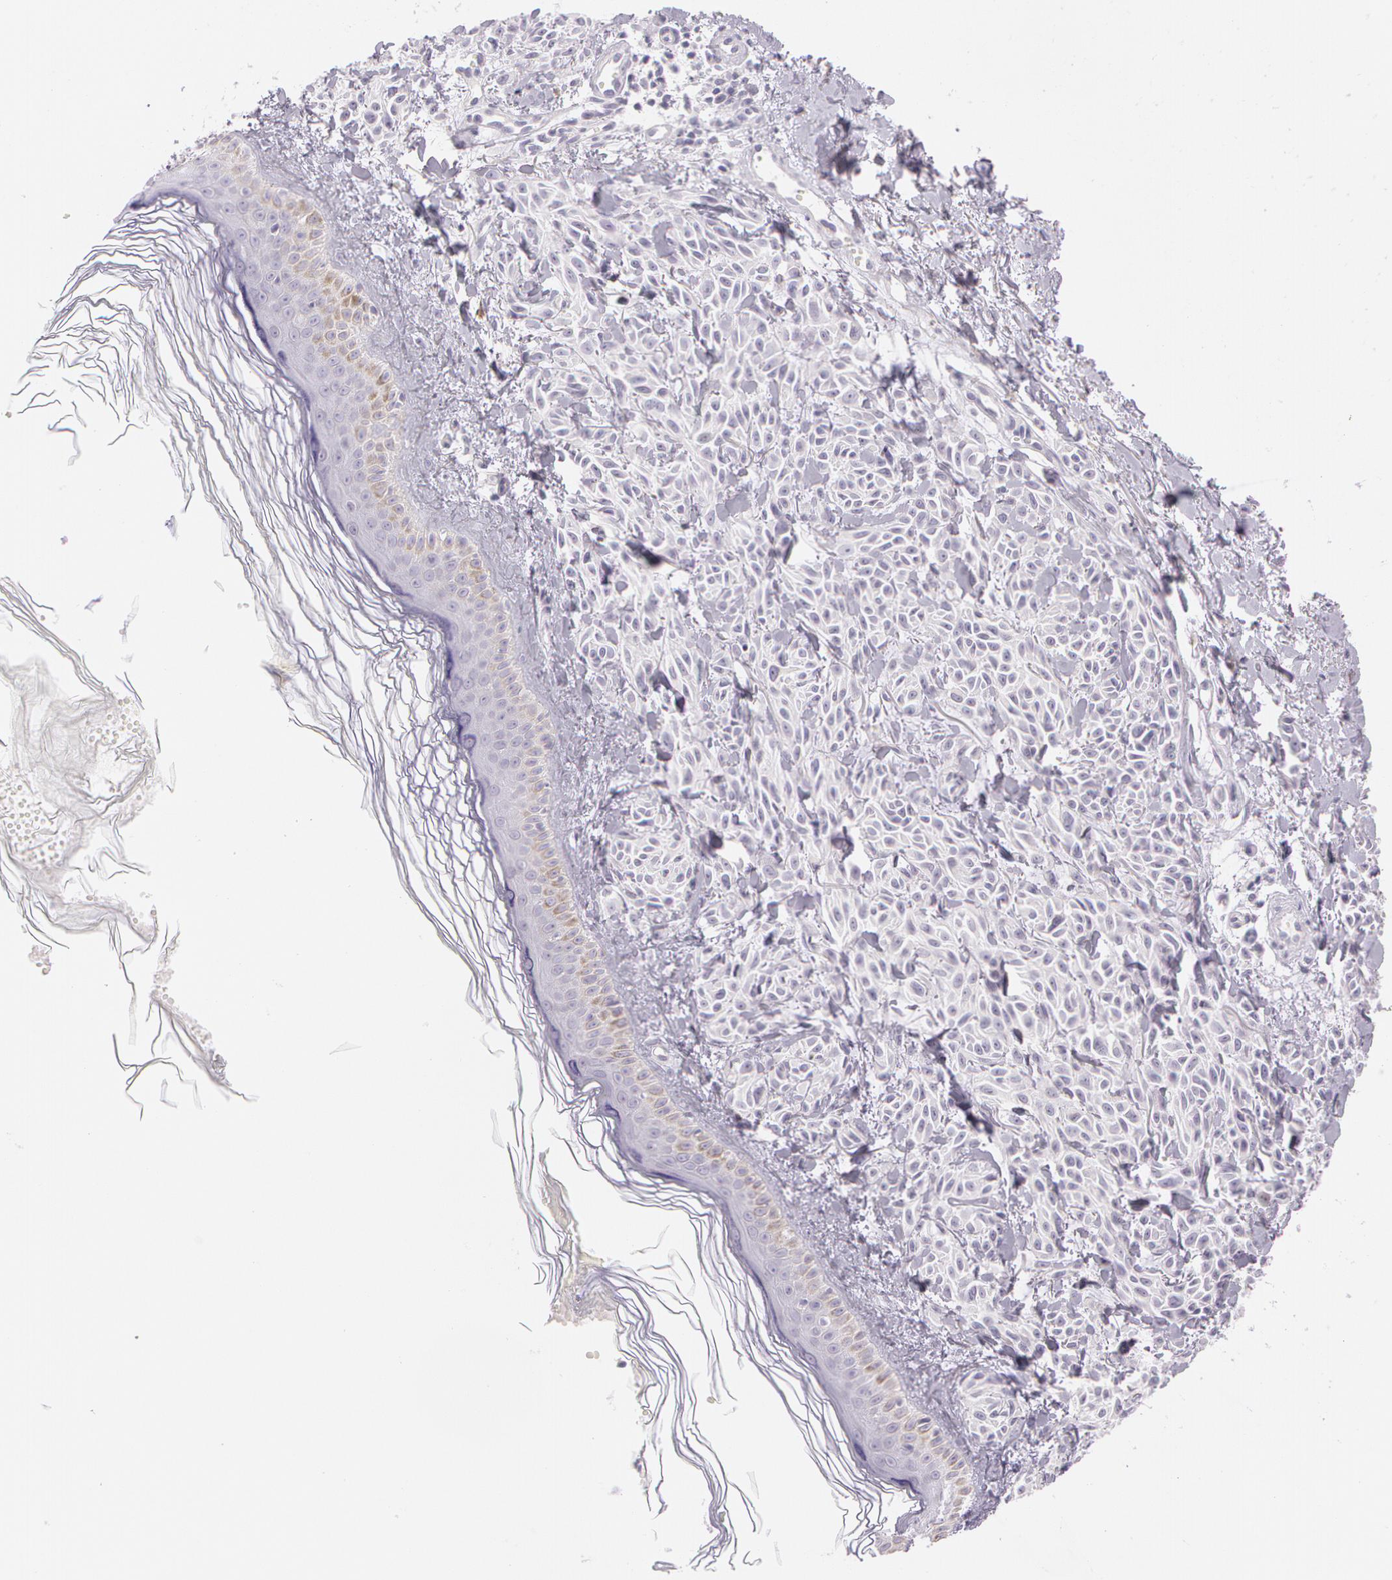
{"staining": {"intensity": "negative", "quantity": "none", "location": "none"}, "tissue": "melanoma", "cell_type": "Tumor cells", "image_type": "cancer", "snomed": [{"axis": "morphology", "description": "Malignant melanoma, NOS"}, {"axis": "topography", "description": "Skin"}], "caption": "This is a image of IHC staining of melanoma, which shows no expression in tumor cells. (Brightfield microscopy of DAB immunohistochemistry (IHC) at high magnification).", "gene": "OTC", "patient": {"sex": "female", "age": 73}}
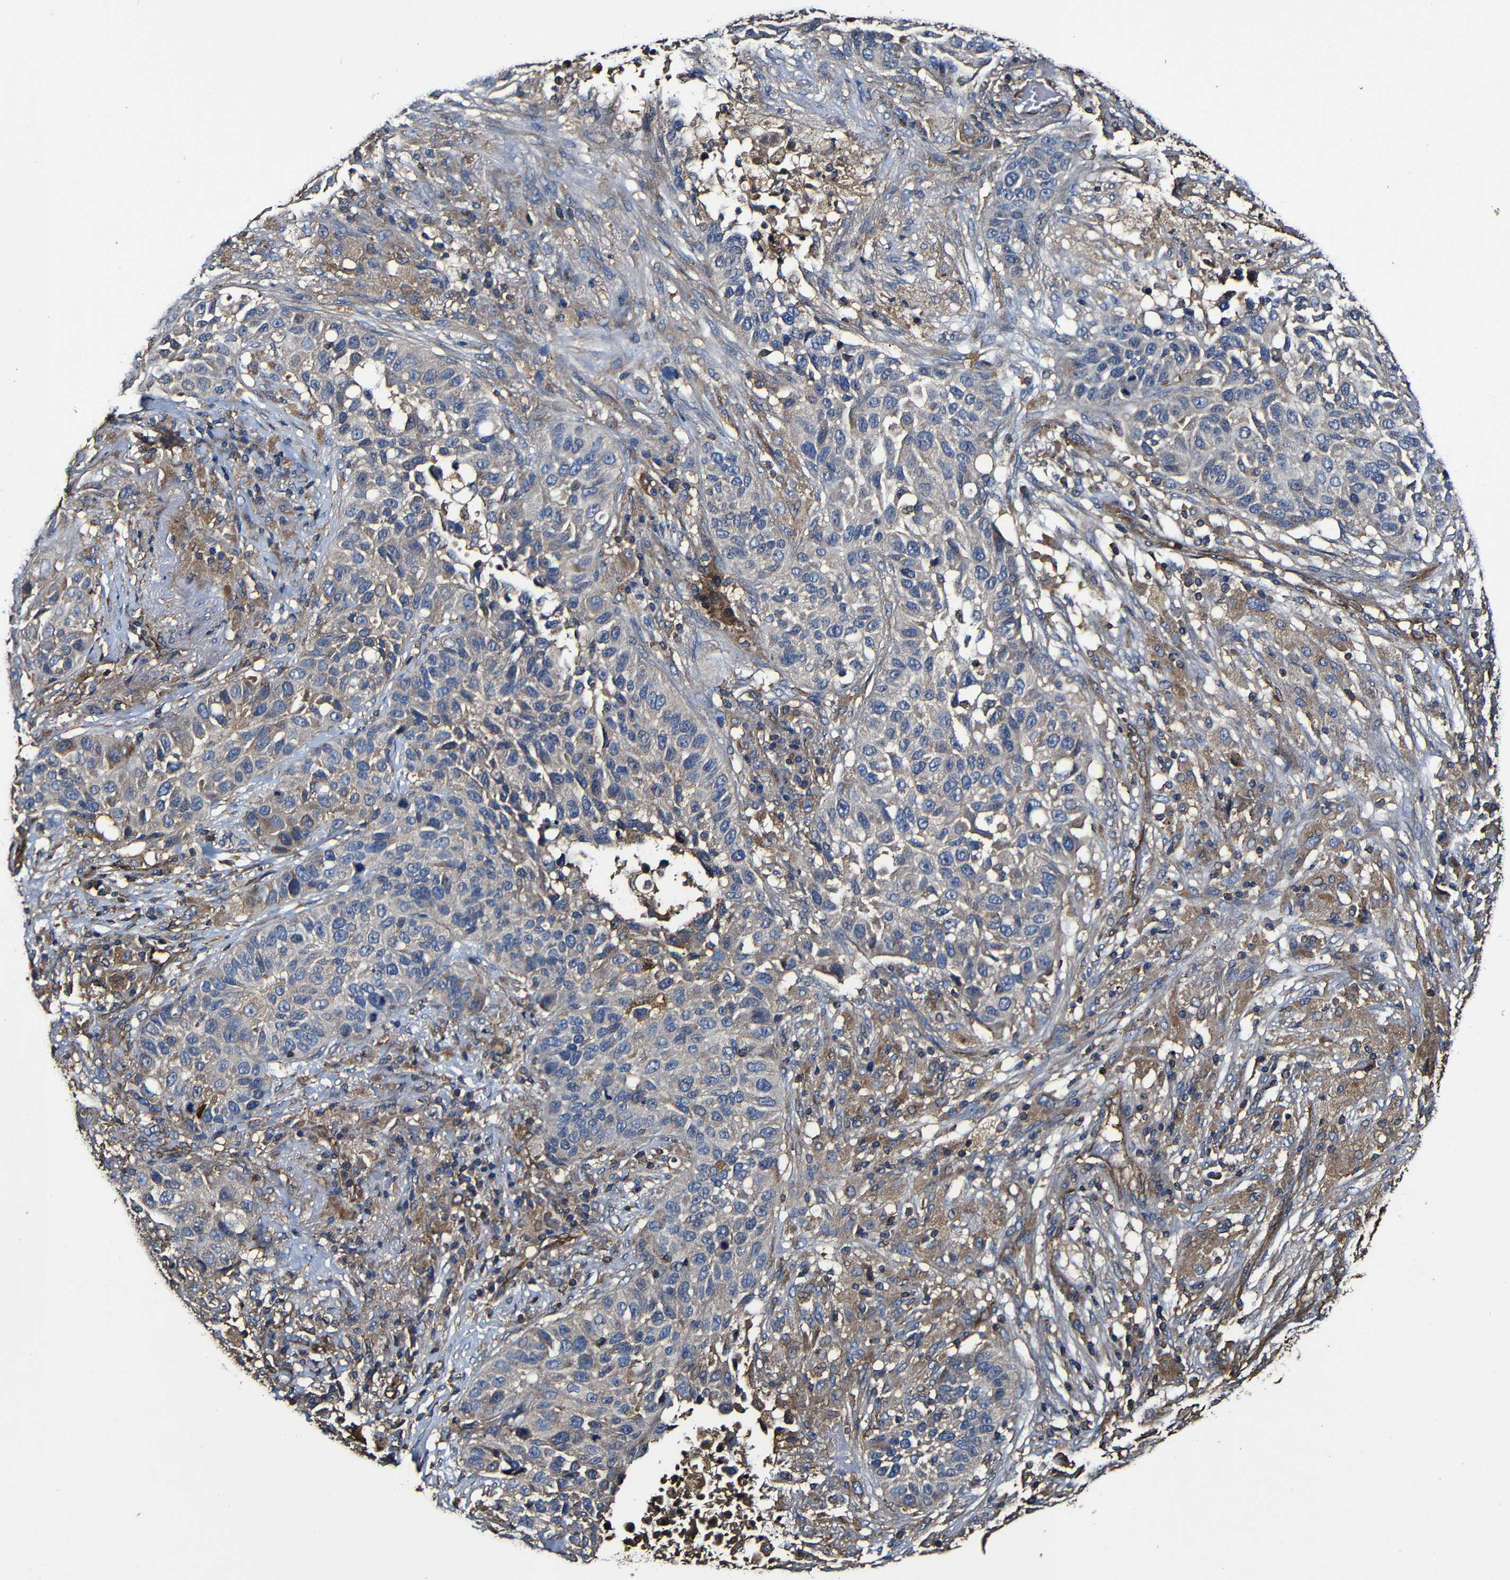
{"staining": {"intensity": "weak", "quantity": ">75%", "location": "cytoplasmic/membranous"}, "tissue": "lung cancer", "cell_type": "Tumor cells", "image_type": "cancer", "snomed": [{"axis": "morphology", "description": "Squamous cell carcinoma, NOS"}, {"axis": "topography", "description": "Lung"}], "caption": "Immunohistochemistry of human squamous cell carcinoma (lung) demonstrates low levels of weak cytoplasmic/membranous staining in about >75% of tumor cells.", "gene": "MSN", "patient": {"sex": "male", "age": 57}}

◆ ◆ ◆

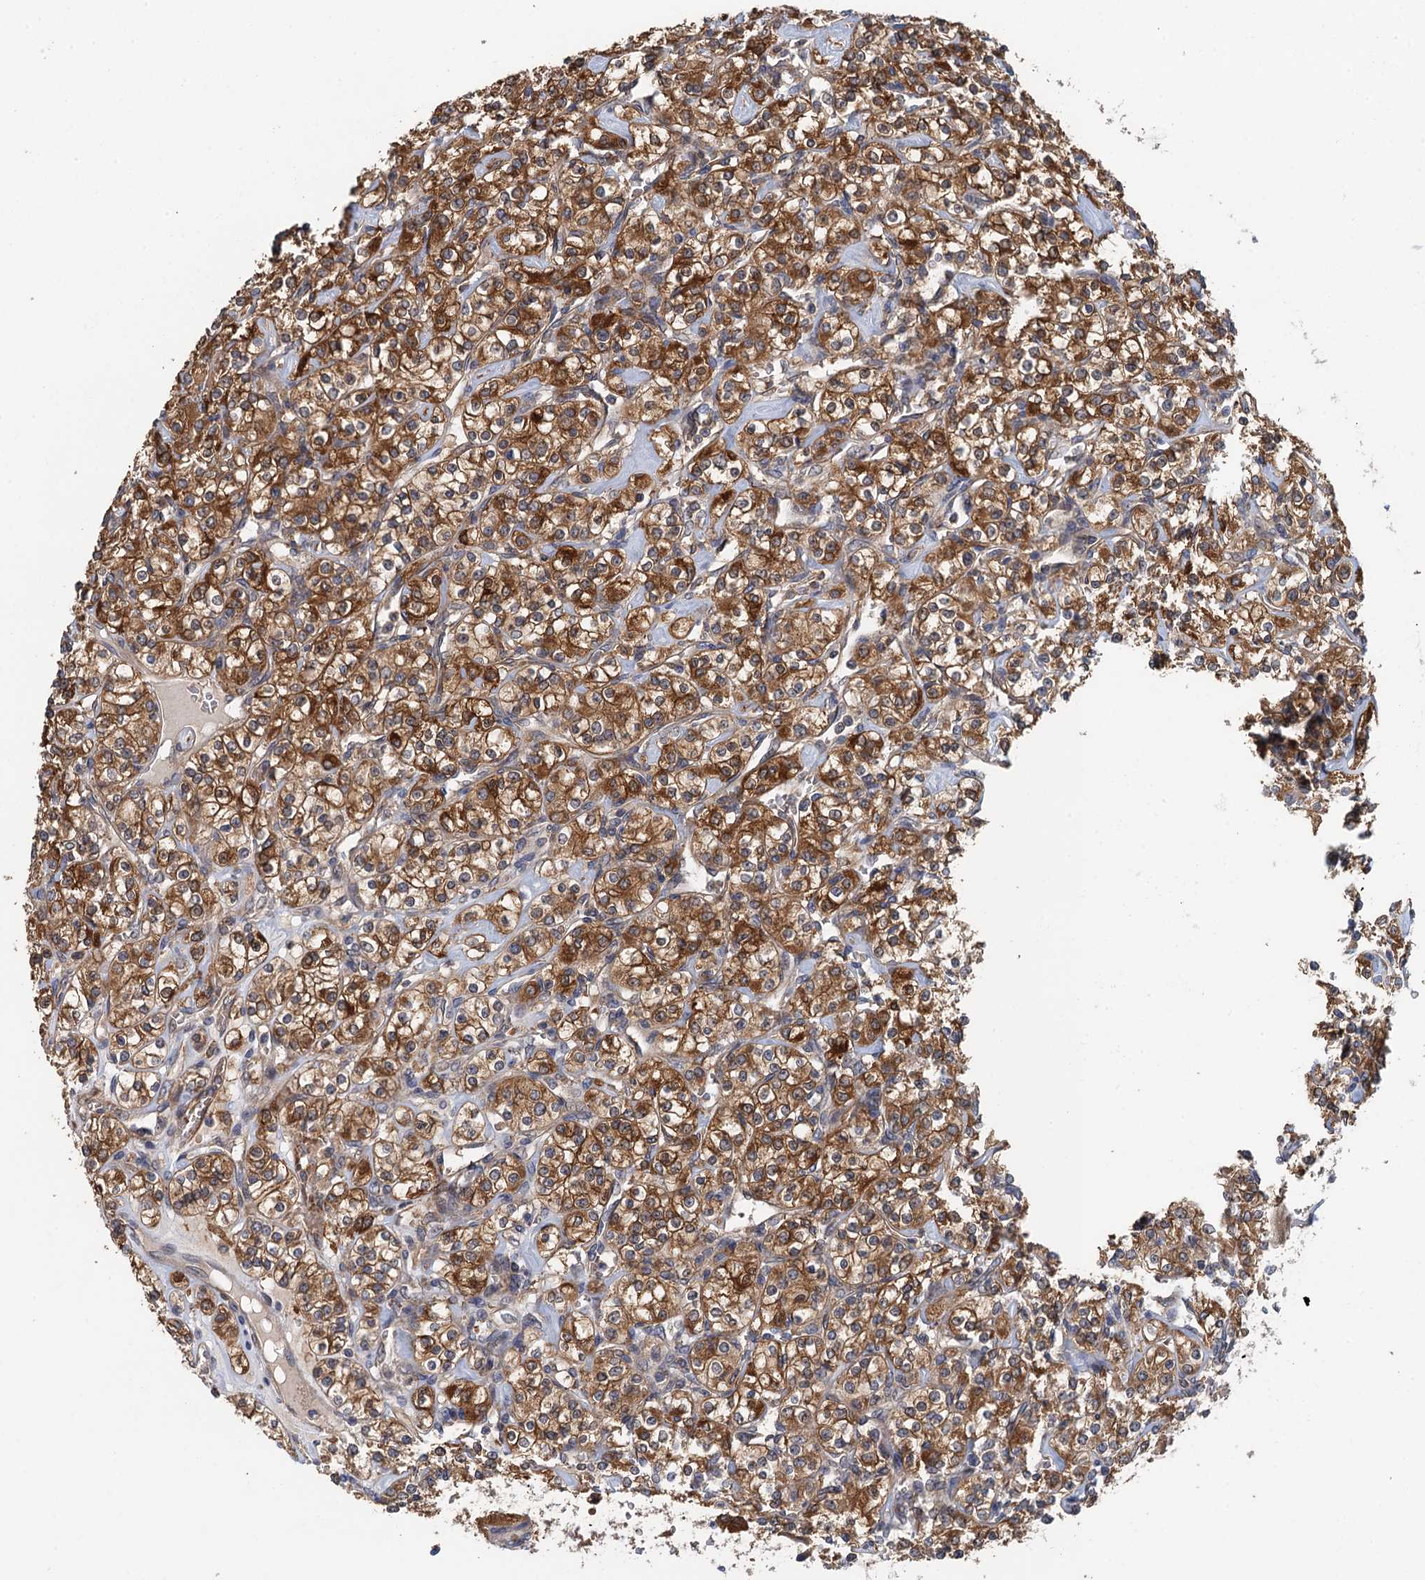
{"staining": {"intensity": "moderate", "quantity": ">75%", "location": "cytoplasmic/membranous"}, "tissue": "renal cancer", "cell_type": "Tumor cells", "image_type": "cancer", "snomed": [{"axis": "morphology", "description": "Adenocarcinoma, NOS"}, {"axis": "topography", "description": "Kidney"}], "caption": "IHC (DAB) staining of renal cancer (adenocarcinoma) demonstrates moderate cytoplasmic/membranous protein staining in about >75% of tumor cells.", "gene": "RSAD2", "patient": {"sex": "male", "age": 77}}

◆ ◆ ◆

▶ Problem: Reproduce the entries exactly, from the line with "image of IHC" to the line with "of human squamous", both lines included, keeping no pictures.

▶ Your response:
{"staining": {"intensity": "negative", "quantity": "none", "location": "none"}, "tissue": "melanoma", "cell_type": "Tumor cells", "image_type": "cancer", "snomed": [{"axis": "morphology", "description": "Malignant melanoma, NOS"}, {"axis": "topography", "description": "Skin"}], "caption": "This is a image of IHC staining of melanoma, which shows no expression in tumor cells. (Brightfield microscopy of DAB immunohistochemistry (IHC) at high magnification).", "gene": "OTC", "patient": {"sex": "female", "age": 73}}
{"staining": {"intensity": "weak", "quantity": ">75%", "location": "cytoplasmic/membranous"}, "tissue": "lung cancer", "cell_type": "Tumor cells", "image_type": "cancer", "snomed": [{"axis": "morphology", "description": "Squamous cell carcinoma, NOS"}, {"axis": "topography", "description": "Lung"}], "caption": "Immunohistochemistry of human squamous cell carcinoma (lung) demonstrates low levels of weak cytoplasmic/membranous staining in about >75% of tumor cells.", "gene": "MSN", "patient": {"sex": "male", "age": 57}}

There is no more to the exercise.